Equipment Investment for High-Volume Wood Flooring Production

What's the capital investment to produce tongue-and-groove wood flooring in a serious way? And is it worth it, when outsourcing instead is a practical option? April 21, 2008

Question
My business specializes in making Panamanian artisan, hand-crafted furniture. We have been asked to produce a relatively large amount of 3/4 inch solid teak tongue-and-groove flooring. I am wrestling with the equipment purchase - moulder and finishing equipment. I've heard Weining is good for teak and have been in contact with Baker and Moulder Technique. What do you experts recommend - moulder, finisher - ??? Also, is there a particular finishing product you recommend? I understand that flooring companies apply up to 7 or 8 coats of urethane. Is this correct?

Forum Responses
(Solid Wood Machining Forum)
From contributor J:
Carbide, carbide, carbide.



From contributor T:
I would think about this before you dive in. Will this new equipment purchase help you in the long term? Can you use it to generate new business? Will it be just a one time purchase with no long term benefits?


From the original questioner:
I appreciate the recommendation to use carbide and fully intend to use it. The customer's requirement is at this time a one-time run, however, it is large enough that I am quite sure that it will justify the equipment purchase with sufficient ROI even if there are no following flooring orders. And the moulder should come in handy for any number of other potential product runs, from flooring to mouldings to cabinetry to hung wooden ceiling accents (called machinbrado in Panama). So, once I identify the most appropriate machinery (moulder, finisher, end matching), then I can run the numbers and determine the true viability of the venture.


From contributor M:
Why not produce the flooring blanks or just send the rough lumber and outsource the manufacturing to specialized companies that can mill it into flooring and finish it for you? I can assure you that you will save money and headaches in the long run and will gain the benefit of professionals who have done this before, rather than learning to do it yourself. The product will be far superior and the hassles to you will be minimal.

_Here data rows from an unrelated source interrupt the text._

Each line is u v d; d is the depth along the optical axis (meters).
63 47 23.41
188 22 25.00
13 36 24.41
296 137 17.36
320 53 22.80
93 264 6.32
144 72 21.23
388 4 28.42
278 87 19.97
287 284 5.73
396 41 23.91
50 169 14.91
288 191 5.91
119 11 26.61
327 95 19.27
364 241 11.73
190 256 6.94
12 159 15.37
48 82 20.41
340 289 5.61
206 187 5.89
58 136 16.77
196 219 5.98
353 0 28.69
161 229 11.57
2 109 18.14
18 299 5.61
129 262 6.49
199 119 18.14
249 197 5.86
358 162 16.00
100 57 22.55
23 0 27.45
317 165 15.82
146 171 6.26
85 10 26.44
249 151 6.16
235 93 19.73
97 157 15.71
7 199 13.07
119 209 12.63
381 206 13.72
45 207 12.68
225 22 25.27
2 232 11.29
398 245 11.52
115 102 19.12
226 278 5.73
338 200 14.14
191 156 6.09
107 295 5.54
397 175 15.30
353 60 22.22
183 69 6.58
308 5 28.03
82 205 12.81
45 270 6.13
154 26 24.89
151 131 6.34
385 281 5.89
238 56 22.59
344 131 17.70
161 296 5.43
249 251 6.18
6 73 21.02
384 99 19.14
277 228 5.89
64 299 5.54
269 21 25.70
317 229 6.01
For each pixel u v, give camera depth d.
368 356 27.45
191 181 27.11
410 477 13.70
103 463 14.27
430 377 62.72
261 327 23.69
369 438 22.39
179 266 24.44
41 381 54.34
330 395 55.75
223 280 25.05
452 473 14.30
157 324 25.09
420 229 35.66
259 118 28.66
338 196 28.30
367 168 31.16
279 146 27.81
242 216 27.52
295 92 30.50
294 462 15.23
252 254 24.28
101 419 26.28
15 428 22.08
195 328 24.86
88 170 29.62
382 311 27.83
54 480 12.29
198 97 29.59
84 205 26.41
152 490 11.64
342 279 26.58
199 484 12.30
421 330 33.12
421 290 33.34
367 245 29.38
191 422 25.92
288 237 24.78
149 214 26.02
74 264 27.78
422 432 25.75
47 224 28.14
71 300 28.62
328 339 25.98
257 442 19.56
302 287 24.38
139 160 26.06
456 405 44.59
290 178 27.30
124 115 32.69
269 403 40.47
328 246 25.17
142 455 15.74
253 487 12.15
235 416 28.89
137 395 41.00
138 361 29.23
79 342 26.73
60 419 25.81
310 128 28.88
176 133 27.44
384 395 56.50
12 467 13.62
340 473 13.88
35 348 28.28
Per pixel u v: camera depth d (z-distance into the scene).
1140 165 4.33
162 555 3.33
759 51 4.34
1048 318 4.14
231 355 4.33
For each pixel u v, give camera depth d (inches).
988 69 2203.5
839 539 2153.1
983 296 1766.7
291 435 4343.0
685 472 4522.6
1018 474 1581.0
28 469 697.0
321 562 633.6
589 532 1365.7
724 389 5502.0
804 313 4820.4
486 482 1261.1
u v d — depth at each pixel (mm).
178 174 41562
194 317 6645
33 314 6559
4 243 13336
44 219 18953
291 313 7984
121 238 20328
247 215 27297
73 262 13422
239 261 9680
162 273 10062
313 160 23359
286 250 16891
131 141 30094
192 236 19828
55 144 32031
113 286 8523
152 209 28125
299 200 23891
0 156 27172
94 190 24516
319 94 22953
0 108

To put things in perspective, to do it right, assuming lots of labor and good machines, you're talking $250-500k for the flooring production (some new, some used). I don't see how you can get out for less than $2M for a true flatline finishing operation.

I would say you will easily have $2.5M by the time you install, test, fix, test, fix some more, test, staff, run, fix and get into production. If this job is 2,000,000 sq.ft., which is huge, you're at $2.50/sq.ft. plus your labor to keep the line running, say $3.50-4.00/sq.ft. total. If you mark this up just 20%, you're at $4.80/sq.ft. and not making much for your hassle. Conversely, you send the blanks to someone like us or many others across the western hemisphere and you'll be paying us about quarter of that amount.

My advice, if it's a one time thing and less than 8 million sq.ft., find someone to partner with. Over 8 million, have fun and welcome to the wonderful world of flooring.

You are missing some equipment from your list. Here is some of what you need:

- Roughing planer (insert carbide)
- Defecting system
- Rip optimization system
- Gang-rip
- Molder with carbide heads
- End-matcher
- Tooling for the above list
- Training on the above
- Lots of electricity

Finishing
- Calibration sander (easily $500k+)
- 7 Rollcoaters
- 7 UV curing ovens
- Inspection/defecting/re-endmatching/grading
- Packaging system
- Training (2-3 months)
- Chemicals supplier
- Training
- Lots of electricity
Couple of forklifts
Say 30-40 people if no material handling
Cut that in half with $500-750k in material handling.



From the original questioner:
Thanks for your input. We already have a TimberKing on site for rough sawing timbers down to what I believe you term "blanks." Would be kiln drying the rough sawn blanks prior to processing through moulder. Wasn't aware of the calibration sander requirement. Was talking with a teak decking owner in Florida with nearly 20 years experience who stated that he's seen SE Asia plants take teak product right off the finishing machine and stack it for packing... We're trying to figure out what the finishing product is that dries that fast to see if we can negate the need for UV dryers. Of course that chemical would have to be appropriate for flooring. Is any of the brand name machinery particularly suited for making teak flooring? Or not suited for standing up to teak wood flooring production?

We may go the route you suggest... outsourcing the production. Panama has recently passed a law restricting timber exports unless it has been worked to a "finished" product... Not sure if blanks would qualify, but they might. Panama is trying to stop the SE Asian community from buying logs in Panama, exporting them to SE Asia for processing and then having the products sold in the US/UK as teak products from those countries, especially since they continue to talk down about the grade of teak from Latin America and Africa. Must not be too bad, since they're buying it up like gangbusters and selling it to the world market. Training and continuous, knowledgeable on-site quality control/mentoring of the local workforce also concerns me.